At the "low end" of computing, sensor networks have gained traction, e.g. for indoor/outdoor guidance, urban planning, structural integrity monitoring, building automation, environmental monitoring, farming, and asset management. Ultra-low-power processors of such sensors can be powered by harvesting energy , e.g. solar, thermal, motion, sound, moisture, and RF fields, and are expected to perform without maintenance for years, e.g. embedded in concrete. We intend to propose a method for reliable intermittent computation with unreliable energy sources. Recently, we developed pState, a tool for the design of embedded systems that includes correctness analysis, quantitative analysis (e.g. power consumption, transmission reliability, message delay), code generation, and worst-case execution time analysis. We plan to implement intermittent computations by generating code that uses a combination of volatile and non-volatile memory and extend pState's analysis to the reliability of intermittent computations.

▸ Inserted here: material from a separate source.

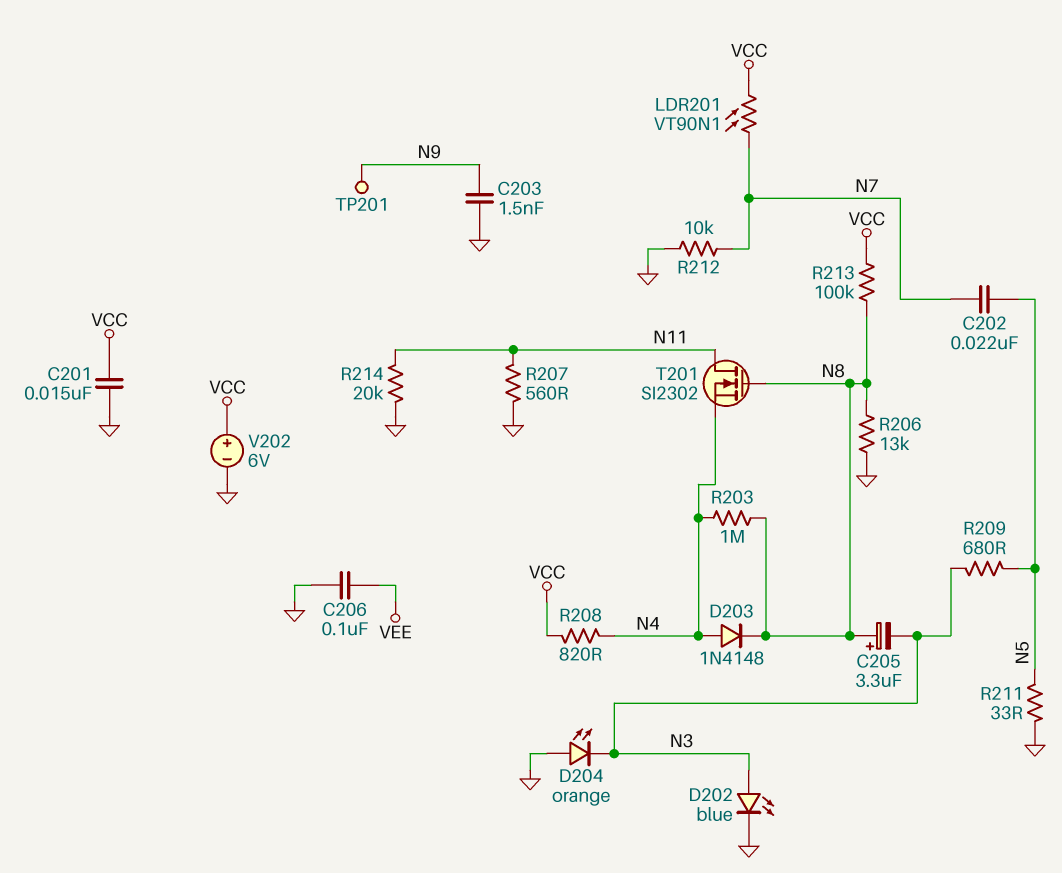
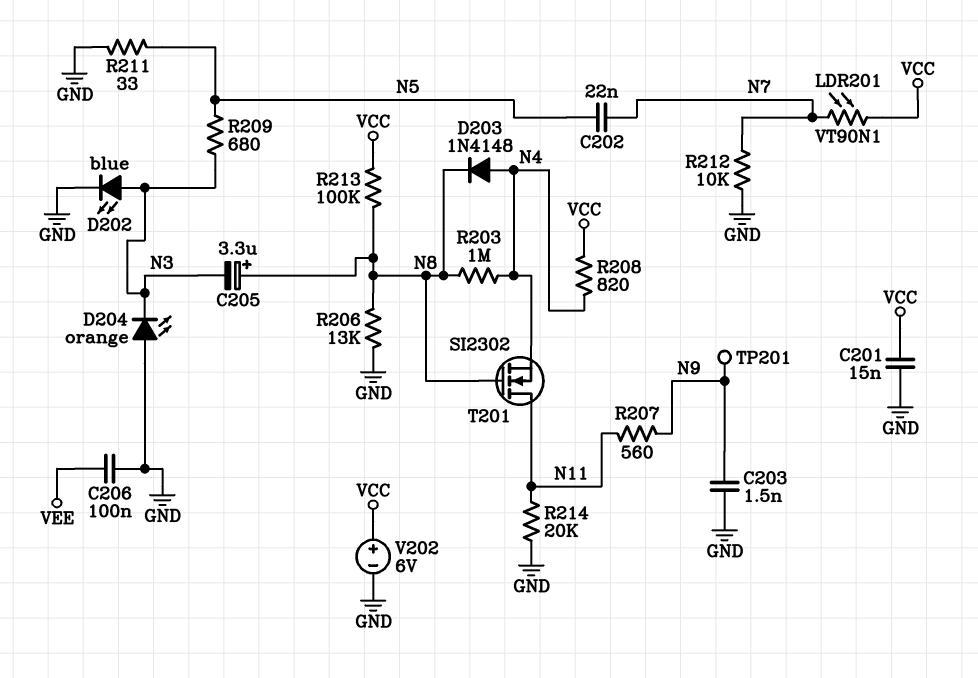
R207: 560 (GND, N11) -> 560 (N9, N11)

At the "high end" of computing, the increase in the number of processor cores since 2005 allowed an increase in performance while keeping power consumption constant. Although multi-core processors are common in smartphones and data centers, popular programming models do not scale well with the number of cores. Guarded atomic actions are appealing as they are "higher level" and easier to use than explicit signaling and message passing as commonly found. Our recent work has shown how guarded atomic actions in concurrent objects can be implemented highly efficiently and scale well with the number of cores. We plan to develop a production-quality programming language based on guarded atomic actions and address three research questions: (1) how to handle properly exceptions in atomic actions, (2) how to support code reuse through dynamic mixins , as a flexible and safe composition mechanism, with atomic actions, and (3) how to introduce ownership in such a language to allow better static checking, simplify correctness conditions, and improve code efficiency.